Aroaldo Oliveira da Silva, presidente da Agência e diretor executivo do Sindicato dos Metalúrgicos do ABC, propôs que seja organizado um encontro de ferramentarias como próximo passo para analisar vias de melhorar a competitividade e elevar a localização das empresas: “Estamos também organizando uma atividade para identificar alternativas de financiamento da própria indústria”.
Silva disse ainda que o encaminhamento resultante do evento será a constituição do Fórum da Indústria do ABC, que contará com representantes das sete prefeituras, dos sindicatos, das universidades, das empresas, do governo estadual e da Agência, a quem caberá a coordenação da iniciativa e o levantamento das potencialidades da região.
Percalços — Megale lembrou que o setor automotivo como um todo prevê para 2022 crescimento de 8,5% ante 2021, só que, até o momento, está 19% abaixo do ano passado: “Se tirássemos essas pedras do caminho conseguiríamos avançar em velocidade muito mais rápida, gerar mais emprego e voltar a produzir em três turnos”.

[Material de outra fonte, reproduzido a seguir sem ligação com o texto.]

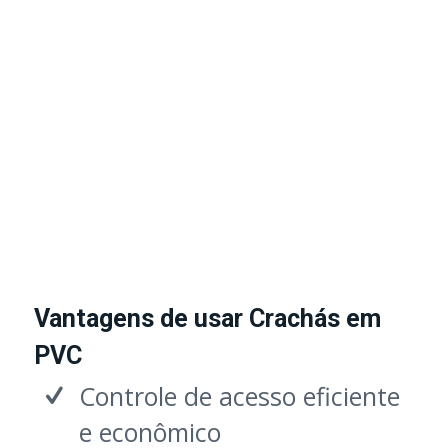
Vantagens de usar Crachás em
PVC
Controle de acesso eficiente
e econômico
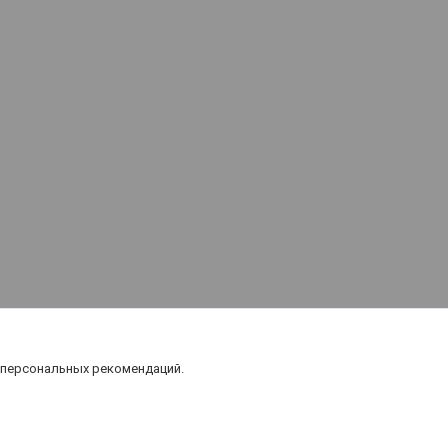
 персональных рекомендаций.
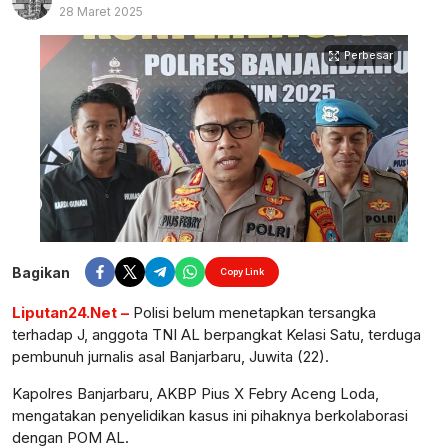
28 Maret 2025
Perbesar
Bagikan
Copy Link
Liputan24.Net –
Polisi belum menetapkan tersangka
terhadap J, anggota TNI AL berpangkat Kelasi Satu, terduga
pembunuh jurnalis asal Banjarbaru, Juwita (22).
Kapolres Banjarbaru, AKBP Pius X Febry Aceng Loda,
mengatakan penyelidikan kasus ini pihaknya berkolaborasi
dengan POM AL.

O custo Brasil é outra pedra a ser solucionada. Albino Fernando Colantuono, especialista do Decomtec, Departamento de Competitividade e Tecnologia, da Fiesp, Federação das Indústrias do Estado de São Paulo, citou algumas dificuldades decorrentes:
“Precisamos da reforma tributária para reduzir o custo de produção. Temos alíquotas mais elevadas para pessoa jurídica, o problema da cascata e do acúmulo de crédito, principalmente em ICMS, problemas de burocracia tributária e altas taxas de juros que dificultam o acesso ao capital de giro e aos financiamentos. Sem contar a disparada dos custos de eletricidade, gás natural, aço, petróleo, produtos químicos. E dos gastos com logística desde que a pandemia começou. Temos em torno de 25% de desvantagem, na média, com relação a concorrentes, por causa do custo Brasil. Não há uma bala de prata. É preciso unir esforços e articular alternativas com os governos estaduais e federal”.
Albino Colantuano
Norberto Perrela, diretor do Ciesp, Centro das Indústrias do Estado de São Paulo, de Santo André, apontou que as empresas de pequeno porte sofrem ainda mais com os custos elevados: por não conseguirem comprar direto da fonte, por exemplo, o aço das usinas, acabam pagando mais e neste caso o preço do insumo em questão mais do que dobrou, com aumentos mensais:
“A indústria está com os custos muito apertados. E o mercado está com comportamento extremamente instável. Você dorme com falta de capacidade produtiva e acorda com falta de serviços. Regionalmente há muito o que fazer. É preciso equacionar esses problemas, como a relação de trabalho e capital, e aproveitar o potencial do ABC para que ele volte a ser atrativo.”